An Architecture for Content Analysis of Documents
and its Use in Information and Knowledge Management Tasks

by Branimir K. Boguraev, Christopher Kennedy, and Sascha Brawer

ACM SIGCHI Bulletin, Volume 30, Number 2, April 1998
ISSN 0736-6906 · http://www.acm.org/sigchi/bulletin/1998.2/boguraev1.html

Abstract

We present a generalised architecture for document content management, with particular emphasis on component functionalities and reconfigurability for different content management tasks. Natural language technologies are encapsulated in separate modules, which then can be customised and tailored for the specific requirements of the type of document, depth of analysis, and detail of output representation, of different document analysis systems. The versatility of the architecture is illustrated by configuring it for two diverse tasks: analysing technical manuals to instantiate databases for on-line assistance, and deriving topically-rich abstractions of content of arbitrary news stories.

Introduction

The natural language research program in Apple's Advanced Technologies Group (ATG) has been actively pursuing the automation of certain aspects of the information analysis and knowledge management tasks. The program's focus is on establishing a core set of natural language processing (NLP) technologies and defining application areas for these. Representative projects have investigated a range of issues including: optimal packaging of a substrate of NLP functionalities, with appropriate API's, embedded within the Macintosh Operating System (Mac OS); an architecture for text processing, configurable for different content analysis applications; studies of how NL technologies can be leveraged for further enhancing the user experience; and building several information management systems incorporating linguistic processing of text-based documents.
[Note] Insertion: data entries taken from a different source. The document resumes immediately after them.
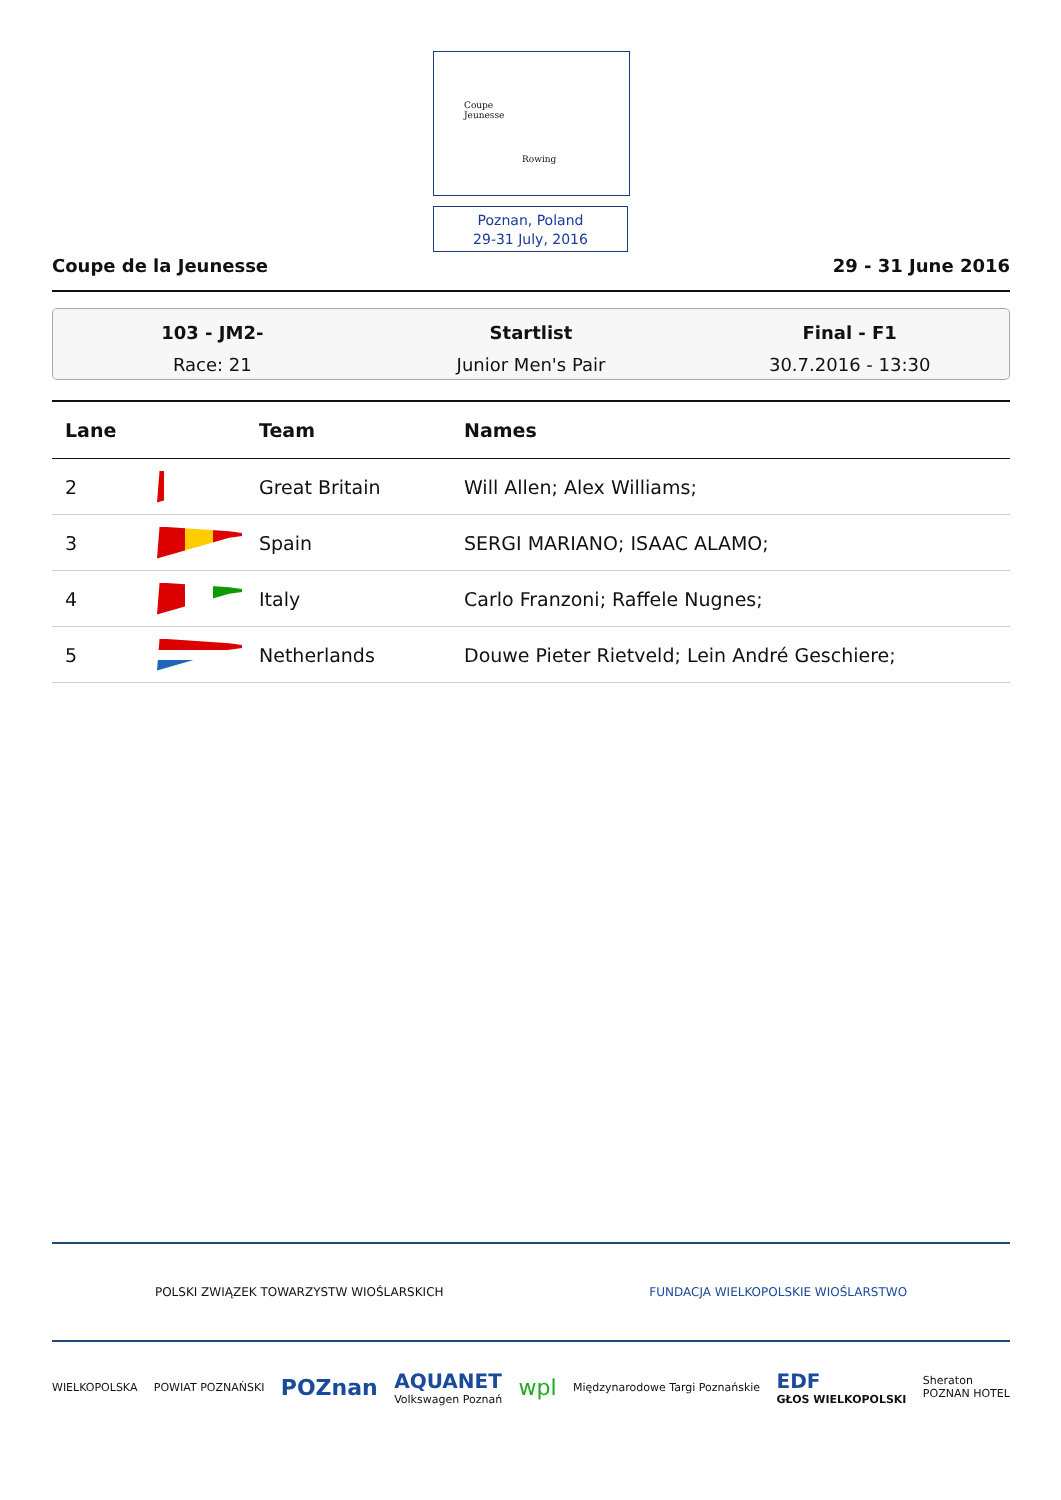Coupe
Jeunesse
Rowing
Poznan, Poland
29-31 July, 2016
Coupe de la Jeunesse 29 - 31 June 2016
103 - JM2-
Race: 21
Startlist
Junior Men's Pair
Final - F1
30.7.2016 - 13:30
| Lane | | Team | Names |
| --- | --- | --- | --- |
| 2 | | Great Britain | Will Allen; Alex Williams; |
| 3 | | Spain | SERGI MARIANO; ISAAC ALAMO; |
| 4 | | Italy | Carlo Franzoni; Raffele Nugnes; |
| 5 | | Netherlands | Douwe Pieter Rietveld; Lein André Geschiere; |
POLSKI ZWIĄZEK TOWARZYSTW WIOŚLARSKICH FUNDACJA WIELKOPOLSKIE WIOŚLARSTWO
WIELKOPOLSKA POWIAT POZNAŃSKI POZnan AQUANET
Volkswagen Poznań wpl Międzynarodowe Targi Poznańskie EDF
GŁOS WIELKOPOLSKI Sheraton
POZNAN HOTEL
In particular, language-related work at ATG facilitates a number of information management tasks, including: semantic highlighting and indexing, topic identification and tracking, content analysis and abstraction, document characterisation, and partial document understanding. Given the broad base of Apple users, the emphasis has been on finding suitable tasks which can be enhanced by linguistic functionalities, on striking the right balance of scalable and robust technologies which can reliably analyse realistic text sources, and on developing algorithms for focused semantic analysis starting from a relatively shallow syntactic base.

This article highlights the core capabilities of an architecture for content analysis, within which a number of information processing applications have been implemented. The use of the architecture for application building is illustrated by two examples: domain acquisition and document abstraction.